MFN is more than a health-care tweak. It’s a strategic reset of America’s role in global health governance. Price parity would keep the United States at the center of pharmaceutical innovation while distributing the costs of drug development more fairly across wealthy economies. In other words, we can defend the engine of medical discovery without treating American patients as the world’s ATM.
Of course, execution matters. A well-designed MFN regime will require coordination with allies to prevent costs from being shuffled from one market to another or innovation from being inadvertently chilled. The objective is not to undercut research; it’s to end the practice of charging U.S. patients a premium simply because the market will bear it. That balance—between fair pricing and robust discovery—should be the policy north star.
The industry’s response has been to change the subject. Rather than account for their pricing, drugmakers have poured tens of millions into a campaign to blame pharmacy benefit managers (PBMs)—the intermediaries that negotiate discounts for employers, insurers, and patients. Since 2023, Big Pharma has spent at least $20 million on advertising and public relations to paint PBMs as the culprits and divert attention from list prices and launch prices.

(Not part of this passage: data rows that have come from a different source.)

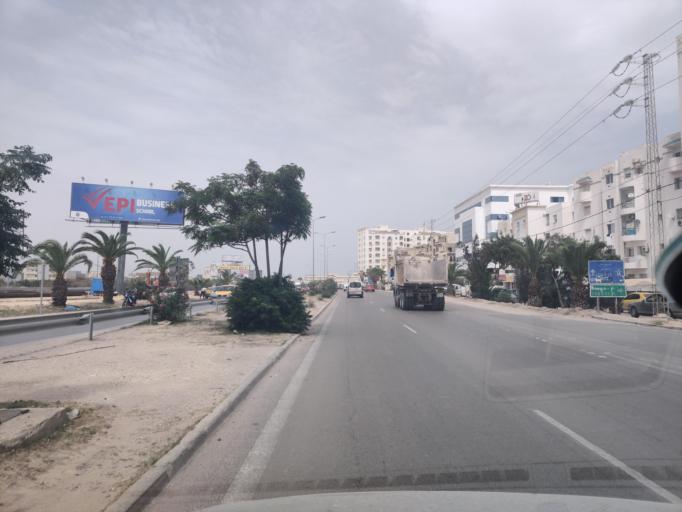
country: TN
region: Susah
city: Hammam Sousse
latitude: 35.8306
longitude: 10.5905
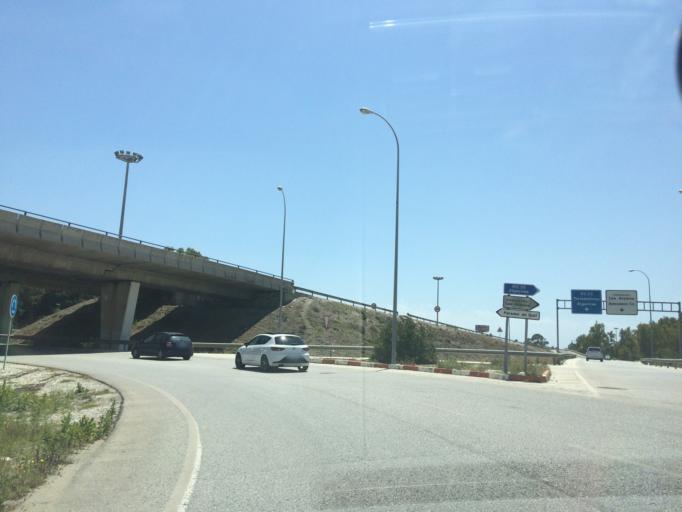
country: ES
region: Andalusia
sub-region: Provincia de Malaga
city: Torremolinos
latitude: 36.6532
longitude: -4.4793
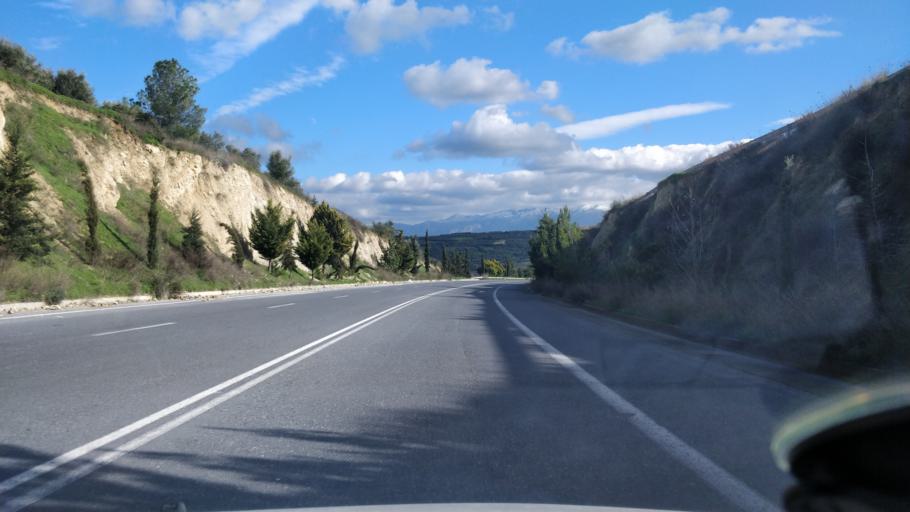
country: GR
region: Crete
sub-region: Nomos Irakleiou
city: Ano Arhanes
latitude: 35.2243
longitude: 25.1904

That’s misdirection. PBMs save the system roughly $148 billion a year and reduce patients’ annual costs by more than $1,000 on average. Even a former Novo Nordisk CEO has acknowledged that PBMs push down net prices—hardly the behavior of a cartel bent on making drugs more expensive. PBMs are far from perfect; no actor in this supply chain is. But they function as a counterweight at the negotiating table. That is precisely why they are being scapegoated.
Some elected officials have taken the bait—or are helping to set it. In Arkansas, Governor Sarah Huckabee Sanders signed a measure barring PBMs from owning pharmacies, a move marketed as consumer-friendly. In practice, it threatened to shutter more than 20 pharmacies serving some 340,000 Arkansans before a federal court, citing the Commerce Clause and the risk of irreparable harm, stepped in to block the law.
On Capitol Hill, the PBM Reform Act—sponsored by Rep. Buddy Carter of Georgia and Rep. Diana Harshbarger of Tennessee—echoes industry talking points and would hamstring PBMs’ ability to negotiate. It is not incidental that both lawmakers rank among Congress’s top recipients of pharmaceutical dollars in the last cycle, with Carter taking in $245,000 and Harshbarger more than $100,000.
Let’s be clear: Eliminating or weakening PBMs won’t lower prices. It would remove one of the few institutional checks on manufacturers’ power to set them. If PBMs were sidelined, drugmakers would not voluntarily charge less; they would have even less reason to restrain list prices. The industry wants a market with no real opposition, no hard bargaining, and minimal accountability.
MFN, by contrast, targets the core problem: the ability of drugmakers to charge whatever they can extract from the U.S. market while discounting abroad. Enforcing price parity would give American patients the same leverage other wealthy countries already enjoy. It would inject long-overdue discipline into a market that has priced too many people out of the therapies they need.
That is the choice before our leaders. They can keep playing along with the blame-PBMs charade while prices and profits march upward. Or they can stand with President Trump on MFN and force a fair deal for Americans. I don’t often find myself aligned with this White House. On this issue, I am—and for good reason. MFN is a clear, workable path to lower prices. What’s needed now isn’t another task force or another study. It’s the political will to back the policy and see it through.